== Task requirements ==
For the records below, report how many lines include "projects", with no accompanying text.

══════════════════════════════

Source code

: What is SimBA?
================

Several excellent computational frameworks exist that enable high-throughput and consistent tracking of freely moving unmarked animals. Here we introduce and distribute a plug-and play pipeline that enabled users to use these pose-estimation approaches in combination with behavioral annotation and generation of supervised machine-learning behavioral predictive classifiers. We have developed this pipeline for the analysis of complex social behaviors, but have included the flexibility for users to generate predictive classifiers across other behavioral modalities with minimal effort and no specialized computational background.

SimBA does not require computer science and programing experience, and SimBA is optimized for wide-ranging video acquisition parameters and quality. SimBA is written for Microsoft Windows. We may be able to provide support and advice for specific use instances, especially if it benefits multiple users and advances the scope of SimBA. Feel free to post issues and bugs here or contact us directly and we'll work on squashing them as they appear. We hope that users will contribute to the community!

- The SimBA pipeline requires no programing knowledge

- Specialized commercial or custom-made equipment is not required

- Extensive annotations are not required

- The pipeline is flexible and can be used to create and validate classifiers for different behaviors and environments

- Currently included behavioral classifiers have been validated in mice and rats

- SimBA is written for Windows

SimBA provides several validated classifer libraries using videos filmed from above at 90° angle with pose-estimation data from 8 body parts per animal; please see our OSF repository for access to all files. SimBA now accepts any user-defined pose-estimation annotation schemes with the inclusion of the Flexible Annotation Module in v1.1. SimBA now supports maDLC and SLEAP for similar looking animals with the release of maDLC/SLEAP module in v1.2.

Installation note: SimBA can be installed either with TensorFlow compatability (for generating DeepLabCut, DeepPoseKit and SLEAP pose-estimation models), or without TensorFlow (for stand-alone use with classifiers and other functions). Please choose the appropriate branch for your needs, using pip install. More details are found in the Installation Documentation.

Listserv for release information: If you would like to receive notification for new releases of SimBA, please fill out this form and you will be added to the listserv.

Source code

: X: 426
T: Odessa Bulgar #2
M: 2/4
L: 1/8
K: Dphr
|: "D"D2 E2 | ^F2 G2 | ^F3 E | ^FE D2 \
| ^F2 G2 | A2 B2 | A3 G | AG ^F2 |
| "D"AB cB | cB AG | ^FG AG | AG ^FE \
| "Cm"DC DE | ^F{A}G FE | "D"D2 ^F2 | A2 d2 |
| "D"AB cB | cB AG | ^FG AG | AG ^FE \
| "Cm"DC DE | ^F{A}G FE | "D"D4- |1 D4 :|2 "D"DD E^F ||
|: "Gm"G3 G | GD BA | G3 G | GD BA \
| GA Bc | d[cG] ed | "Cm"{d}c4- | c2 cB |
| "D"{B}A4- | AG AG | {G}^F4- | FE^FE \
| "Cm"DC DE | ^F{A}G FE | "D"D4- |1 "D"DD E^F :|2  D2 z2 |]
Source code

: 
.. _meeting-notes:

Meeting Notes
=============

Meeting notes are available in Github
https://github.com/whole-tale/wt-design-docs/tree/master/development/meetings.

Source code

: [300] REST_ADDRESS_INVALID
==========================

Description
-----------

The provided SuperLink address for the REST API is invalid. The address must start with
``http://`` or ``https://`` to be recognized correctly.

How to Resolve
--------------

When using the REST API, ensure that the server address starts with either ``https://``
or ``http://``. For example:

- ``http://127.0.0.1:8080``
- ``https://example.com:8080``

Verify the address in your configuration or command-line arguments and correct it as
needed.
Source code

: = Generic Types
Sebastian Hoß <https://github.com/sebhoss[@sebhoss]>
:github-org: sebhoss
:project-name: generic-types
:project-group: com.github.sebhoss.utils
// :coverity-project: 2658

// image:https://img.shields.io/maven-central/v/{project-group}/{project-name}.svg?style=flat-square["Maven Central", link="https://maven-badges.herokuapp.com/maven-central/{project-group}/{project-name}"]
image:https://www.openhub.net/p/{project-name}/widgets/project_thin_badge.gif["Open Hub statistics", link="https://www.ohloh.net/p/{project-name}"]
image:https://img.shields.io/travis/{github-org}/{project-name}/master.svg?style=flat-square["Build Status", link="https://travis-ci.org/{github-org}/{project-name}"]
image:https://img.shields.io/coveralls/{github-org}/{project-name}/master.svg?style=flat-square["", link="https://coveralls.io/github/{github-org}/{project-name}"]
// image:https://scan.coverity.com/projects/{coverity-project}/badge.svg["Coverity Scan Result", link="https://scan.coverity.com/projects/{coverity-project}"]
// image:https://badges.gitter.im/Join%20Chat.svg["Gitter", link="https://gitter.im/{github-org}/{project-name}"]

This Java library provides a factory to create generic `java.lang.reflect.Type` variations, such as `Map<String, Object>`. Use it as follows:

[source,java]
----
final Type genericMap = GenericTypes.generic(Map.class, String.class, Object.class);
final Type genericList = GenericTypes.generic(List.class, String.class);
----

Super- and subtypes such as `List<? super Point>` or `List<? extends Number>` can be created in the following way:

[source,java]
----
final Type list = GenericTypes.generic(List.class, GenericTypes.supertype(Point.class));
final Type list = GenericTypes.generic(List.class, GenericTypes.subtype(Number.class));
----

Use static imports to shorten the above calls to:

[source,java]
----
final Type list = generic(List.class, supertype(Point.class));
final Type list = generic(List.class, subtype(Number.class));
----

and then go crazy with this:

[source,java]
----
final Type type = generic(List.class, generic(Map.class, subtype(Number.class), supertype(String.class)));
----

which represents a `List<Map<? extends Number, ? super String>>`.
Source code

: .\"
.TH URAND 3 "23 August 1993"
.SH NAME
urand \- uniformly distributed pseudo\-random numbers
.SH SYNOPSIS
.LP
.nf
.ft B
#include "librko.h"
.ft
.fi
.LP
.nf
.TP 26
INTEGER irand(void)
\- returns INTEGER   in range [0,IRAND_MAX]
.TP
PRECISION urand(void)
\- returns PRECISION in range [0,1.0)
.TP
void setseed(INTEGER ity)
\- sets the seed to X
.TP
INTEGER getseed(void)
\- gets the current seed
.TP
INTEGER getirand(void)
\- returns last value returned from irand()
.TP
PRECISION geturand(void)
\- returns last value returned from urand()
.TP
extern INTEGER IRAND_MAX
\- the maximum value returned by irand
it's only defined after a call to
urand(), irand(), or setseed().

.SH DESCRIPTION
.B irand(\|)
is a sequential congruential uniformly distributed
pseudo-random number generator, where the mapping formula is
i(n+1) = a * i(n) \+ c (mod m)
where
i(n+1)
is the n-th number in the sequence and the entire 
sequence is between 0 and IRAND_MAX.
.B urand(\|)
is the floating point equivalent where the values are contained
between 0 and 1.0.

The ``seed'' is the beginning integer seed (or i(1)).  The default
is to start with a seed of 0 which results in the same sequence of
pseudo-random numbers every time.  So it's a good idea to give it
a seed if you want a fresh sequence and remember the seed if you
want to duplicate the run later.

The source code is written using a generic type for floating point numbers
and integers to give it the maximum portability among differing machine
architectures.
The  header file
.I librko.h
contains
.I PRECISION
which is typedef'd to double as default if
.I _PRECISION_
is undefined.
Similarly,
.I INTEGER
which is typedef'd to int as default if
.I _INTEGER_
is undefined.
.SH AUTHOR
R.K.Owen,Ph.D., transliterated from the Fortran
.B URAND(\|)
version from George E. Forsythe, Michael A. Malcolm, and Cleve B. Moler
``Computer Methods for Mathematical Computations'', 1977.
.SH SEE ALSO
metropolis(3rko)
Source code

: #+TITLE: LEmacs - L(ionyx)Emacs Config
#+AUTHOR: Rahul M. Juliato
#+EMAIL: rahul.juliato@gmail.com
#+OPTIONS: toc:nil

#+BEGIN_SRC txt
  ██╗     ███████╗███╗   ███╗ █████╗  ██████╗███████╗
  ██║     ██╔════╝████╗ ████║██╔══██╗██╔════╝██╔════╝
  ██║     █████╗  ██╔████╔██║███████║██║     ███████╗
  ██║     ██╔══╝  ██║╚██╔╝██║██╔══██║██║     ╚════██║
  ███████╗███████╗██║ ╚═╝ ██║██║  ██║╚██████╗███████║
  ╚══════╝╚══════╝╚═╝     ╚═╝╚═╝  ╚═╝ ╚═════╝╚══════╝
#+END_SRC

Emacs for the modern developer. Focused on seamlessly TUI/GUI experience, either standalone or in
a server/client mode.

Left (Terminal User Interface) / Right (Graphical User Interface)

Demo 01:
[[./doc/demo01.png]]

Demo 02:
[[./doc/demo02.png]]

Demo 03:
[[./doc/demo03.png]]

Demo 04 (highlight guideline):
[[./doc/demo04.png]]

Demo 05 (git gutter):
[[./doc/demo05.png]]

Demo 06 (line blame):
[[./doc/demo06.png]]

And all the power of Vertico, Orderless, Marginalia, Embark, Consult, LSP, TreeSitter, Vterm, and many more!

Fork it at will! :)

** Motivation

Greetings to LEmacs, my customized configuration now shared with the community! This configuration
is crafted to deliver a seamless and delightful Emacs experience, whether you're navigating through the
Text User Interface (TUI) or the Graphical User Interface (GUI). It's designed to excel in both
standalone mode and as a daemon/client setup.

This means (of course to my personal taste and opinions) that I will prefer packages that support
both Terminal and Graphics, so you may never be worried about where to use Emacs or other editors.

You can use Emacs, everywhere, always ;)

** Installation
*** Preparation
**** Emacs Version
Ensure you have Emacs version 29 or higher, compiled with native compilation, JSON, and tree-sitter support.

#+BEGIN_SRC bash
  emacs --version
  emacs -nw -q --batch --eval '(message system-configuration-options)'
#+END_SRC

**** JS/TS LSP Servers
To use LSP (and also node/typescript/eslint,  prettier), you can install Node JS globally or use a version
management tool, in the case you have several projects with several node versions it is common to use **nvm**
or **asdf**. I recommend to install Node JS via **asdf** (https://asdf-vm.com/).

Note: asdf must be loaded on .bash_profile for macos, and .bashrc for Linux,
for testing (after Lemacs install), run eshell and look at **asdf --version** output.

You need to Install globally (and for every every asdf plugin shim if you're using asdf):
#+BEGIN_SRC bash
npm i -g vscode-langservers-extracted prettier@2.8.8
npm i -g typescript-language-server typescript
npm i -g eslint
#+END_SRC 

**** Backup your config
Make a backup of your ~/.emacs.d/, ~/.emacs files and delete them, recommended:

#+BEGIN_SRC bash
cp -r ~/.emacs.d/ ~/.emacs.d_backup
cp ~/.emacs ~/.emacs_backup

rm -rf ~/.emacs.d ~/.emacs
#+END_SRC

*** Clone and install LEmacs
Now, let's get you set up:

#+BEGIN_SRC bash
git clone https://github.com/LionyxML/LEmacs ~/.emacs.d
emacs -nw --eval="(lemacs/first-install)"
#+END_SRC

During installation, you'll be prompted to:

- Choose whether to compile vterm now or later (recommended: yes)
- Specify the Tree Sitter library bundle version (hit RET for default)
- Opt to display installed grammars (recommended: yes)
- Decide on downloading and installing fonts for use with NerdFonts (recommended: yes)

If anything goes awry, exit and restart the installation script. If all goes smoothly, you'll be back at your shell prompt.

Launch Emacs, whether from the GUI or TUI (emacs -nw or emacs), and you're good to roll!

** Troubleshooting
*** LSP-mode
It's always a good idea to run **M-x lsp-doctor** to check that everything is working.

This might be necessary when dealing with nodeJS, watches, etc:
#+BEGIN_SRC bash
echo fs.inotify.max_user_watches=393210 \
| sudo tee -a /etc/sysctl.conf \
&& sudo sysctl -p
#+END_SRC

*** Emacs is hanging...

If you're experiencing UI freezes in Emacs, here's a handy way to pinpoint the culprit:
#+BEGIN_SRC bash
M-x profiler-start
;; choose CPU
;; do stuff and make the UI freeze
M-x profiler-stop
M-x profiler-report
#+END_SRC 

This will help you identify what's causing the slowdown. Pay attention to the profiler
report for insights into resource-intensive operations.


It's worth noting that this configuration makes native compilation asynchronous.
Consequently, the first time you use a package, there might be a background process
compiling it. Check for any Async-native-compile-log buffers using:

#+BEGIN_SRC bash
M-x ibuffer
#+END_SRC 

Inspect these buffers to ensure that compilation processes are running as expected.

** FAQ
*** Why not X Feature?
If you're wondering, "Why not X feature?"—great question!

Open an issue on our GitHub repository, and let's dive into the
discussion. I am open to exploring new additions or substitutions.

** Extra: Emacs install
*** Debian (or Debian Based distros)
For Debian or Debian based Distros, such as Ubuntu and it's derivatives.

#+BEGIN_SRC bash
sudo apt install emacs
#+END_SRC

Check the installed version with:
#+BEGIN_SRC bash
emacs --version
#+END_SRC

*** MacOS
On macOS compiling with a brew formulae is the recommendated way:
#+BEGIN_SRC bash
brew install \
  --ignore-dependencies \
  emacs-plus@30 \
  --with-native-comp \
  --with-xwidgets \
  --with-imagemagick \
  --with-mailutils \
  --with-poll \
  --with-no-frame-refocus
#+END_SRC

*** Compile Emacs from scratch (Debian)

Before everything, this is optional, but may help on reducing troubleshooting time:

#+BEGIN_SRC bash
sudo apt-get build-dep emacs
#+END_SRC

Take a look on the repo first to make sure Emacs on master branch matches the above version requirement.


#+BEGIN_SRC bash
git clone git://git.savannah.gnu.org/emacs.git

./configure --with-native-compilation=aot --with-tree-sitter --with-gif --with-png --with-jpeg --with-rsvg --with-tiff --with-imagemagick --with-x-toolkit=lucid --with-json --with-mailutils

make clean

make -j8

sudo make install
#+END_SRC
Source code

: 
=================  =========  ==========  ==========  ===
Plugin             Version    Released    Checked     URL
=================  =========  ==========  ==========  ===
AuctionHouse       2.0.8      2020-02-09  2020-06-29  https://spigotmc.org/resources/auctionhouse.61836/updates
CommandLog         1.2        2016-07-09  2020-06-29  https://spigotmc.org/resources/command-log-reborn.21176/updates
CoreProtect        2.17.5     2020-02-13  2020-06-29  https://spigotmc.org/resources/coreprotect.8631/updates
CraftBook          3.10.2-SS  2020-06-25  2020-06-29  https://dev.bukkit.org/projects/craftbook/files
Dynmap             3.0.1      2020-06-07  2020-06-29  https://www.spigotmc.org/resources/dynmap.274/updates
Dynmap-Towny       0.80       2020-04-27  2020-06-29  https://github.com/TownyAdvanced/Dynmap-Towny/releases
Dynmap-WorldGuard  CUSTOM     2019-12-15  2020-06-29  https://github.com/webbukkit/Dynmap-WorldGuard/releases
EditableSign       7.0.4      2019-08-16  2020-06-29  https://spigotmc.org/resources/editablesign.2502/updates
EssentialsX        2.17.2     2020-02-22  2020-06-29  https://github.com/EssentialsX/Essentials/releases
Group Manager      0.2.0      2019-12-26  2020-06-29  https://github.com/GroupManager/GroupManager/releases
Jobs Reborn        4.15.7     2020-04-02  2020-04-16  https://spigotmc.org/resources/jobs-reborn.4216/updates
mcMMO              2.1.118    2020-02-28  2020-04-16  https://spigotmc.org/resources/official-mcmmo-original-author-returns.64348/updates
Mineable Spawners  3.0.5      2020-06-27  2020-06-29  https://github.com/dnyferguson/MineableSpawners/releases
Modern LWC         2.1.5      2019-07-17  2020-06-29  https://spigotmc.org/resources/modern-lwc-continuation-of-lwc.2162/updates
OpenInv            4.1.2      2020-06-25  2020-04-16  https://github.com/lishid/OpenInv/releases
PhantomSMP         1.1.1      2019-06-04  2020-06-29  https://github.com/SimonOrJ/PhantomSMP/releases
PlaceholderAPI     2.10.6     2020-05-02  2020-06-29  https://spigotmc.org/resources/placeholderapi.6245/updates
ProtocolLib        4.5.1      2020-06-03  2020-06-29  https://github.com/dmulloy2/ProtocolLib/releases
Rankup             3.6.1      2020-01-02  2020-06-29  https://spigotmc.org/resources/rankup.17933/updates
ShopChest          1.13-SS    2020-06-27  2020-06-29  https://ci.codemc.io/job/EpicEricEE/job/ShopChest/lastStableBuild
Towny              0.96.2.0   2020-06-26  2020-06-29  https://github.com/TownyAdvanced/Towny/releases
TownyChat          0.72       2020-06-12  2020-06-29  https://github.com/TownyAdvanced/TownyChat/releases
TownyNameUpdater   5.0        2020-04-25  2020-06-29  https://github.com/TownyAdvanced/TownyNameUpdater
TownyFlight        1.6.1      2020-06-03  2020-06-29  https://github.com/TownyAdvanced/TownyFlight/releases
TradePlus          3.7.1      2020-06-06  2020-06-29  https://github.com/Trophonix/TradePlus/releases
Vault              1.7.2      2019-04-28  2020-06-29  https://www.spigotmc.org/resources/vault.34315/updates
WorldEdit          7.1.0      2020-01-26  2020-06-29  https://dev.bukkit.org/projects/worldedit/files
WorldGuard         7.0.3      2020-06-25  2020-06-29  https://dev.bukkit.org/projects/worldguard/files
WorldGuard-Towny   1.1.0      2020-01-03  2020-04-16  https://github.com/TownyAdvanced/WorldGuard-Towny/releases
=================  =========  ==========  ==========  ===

══════════════════════════════

== Finished exercise ==
5